◆ EXERCISE GOAL:
Search the records below for the line containing "mug: present [1332,564,1382,609]". Write out that line and every line after it exactly as written.

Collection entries
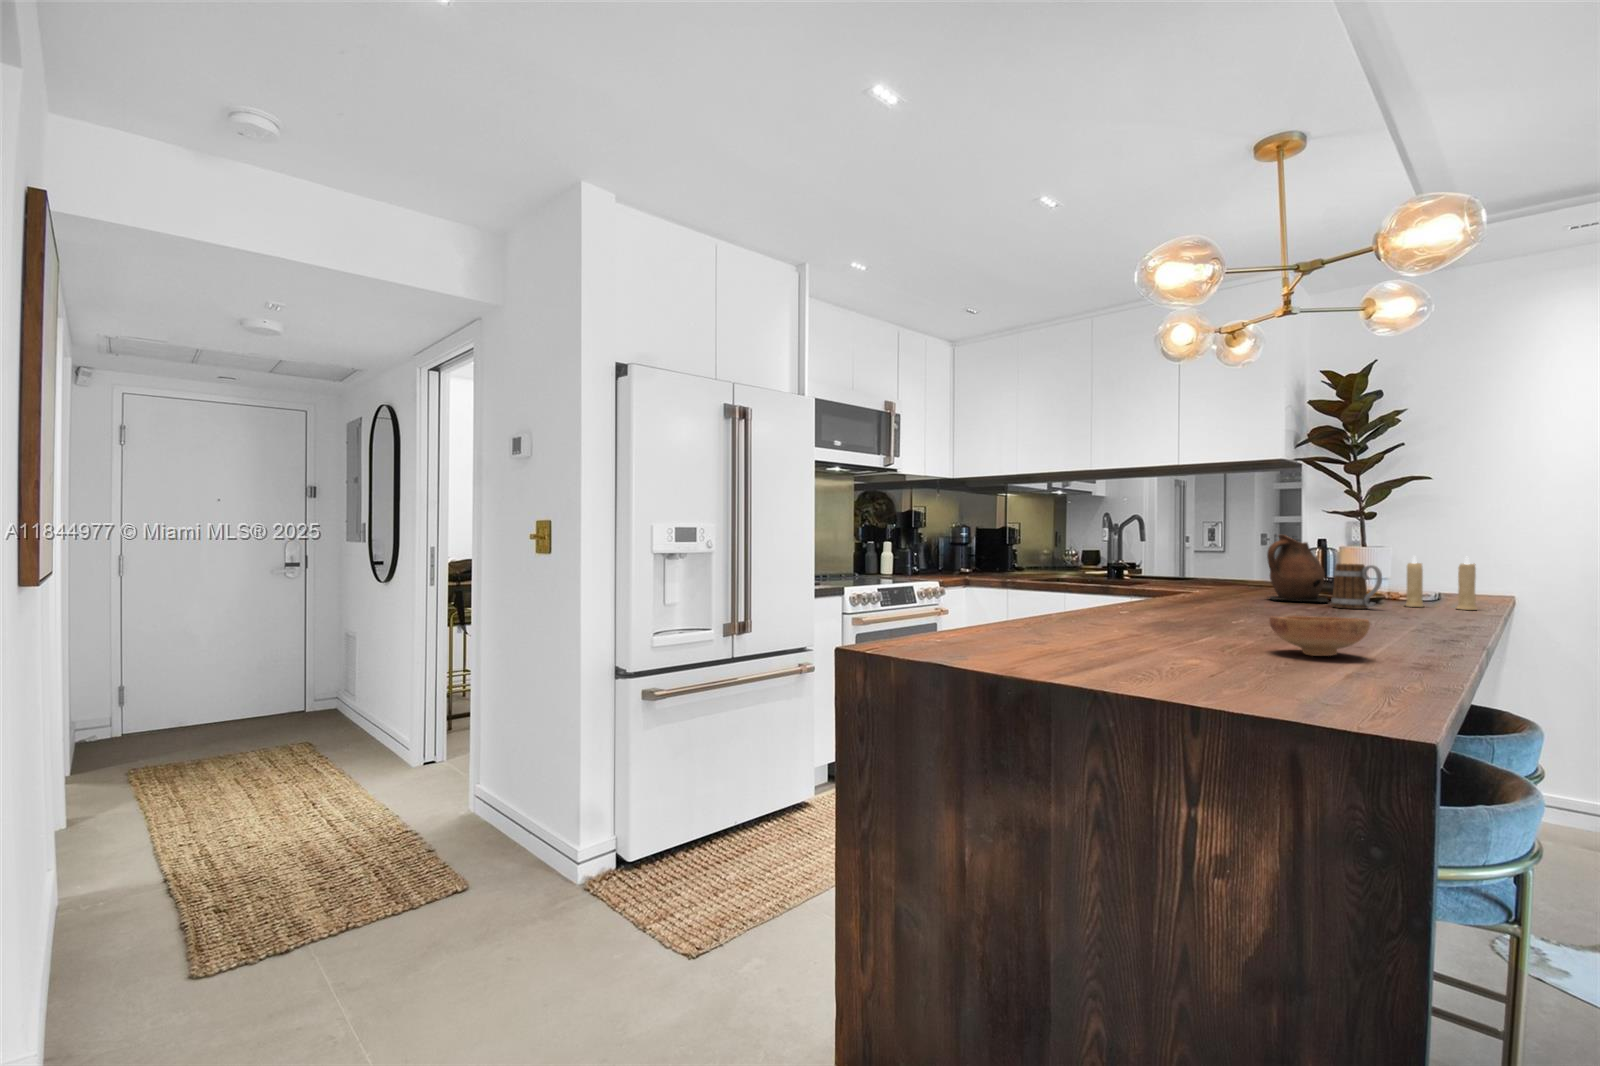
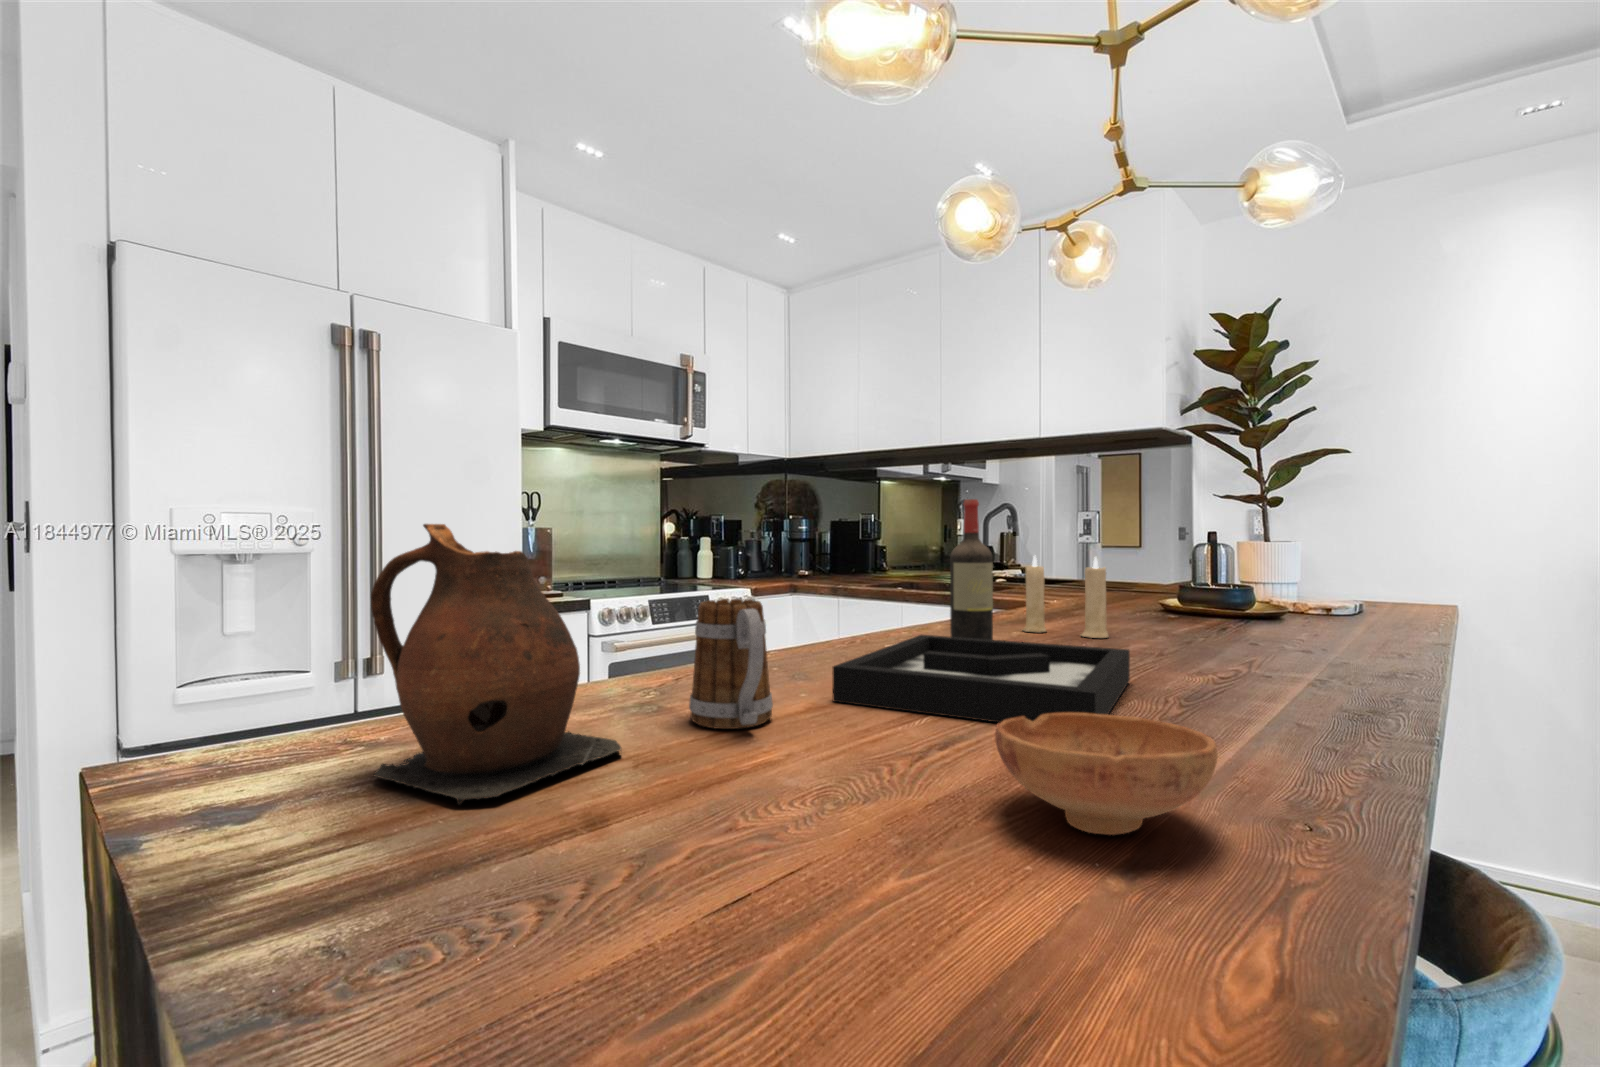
wine bottle: none [1168,518,1197,614] -> present [950,499,993,640]
ceramic pitcher: present [1267,535,1328,602] -> present [371,524,621,805]
candle: present [1405,556,1477,610] -> present [1023,556,1109,638]
mug: present [1332,564,1382,609] -> present [689,599,773,729]
decorative tray: none [1137,600,1296,638] -> present [832,635,1130,723]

◆ RESPONSE TO THE EXERCISE:
mug: present [1332,564,1382,609] -> present [689,599,773,729]
decorative tray: none [1137,600,1296,638] -> present [832,635,1130,723]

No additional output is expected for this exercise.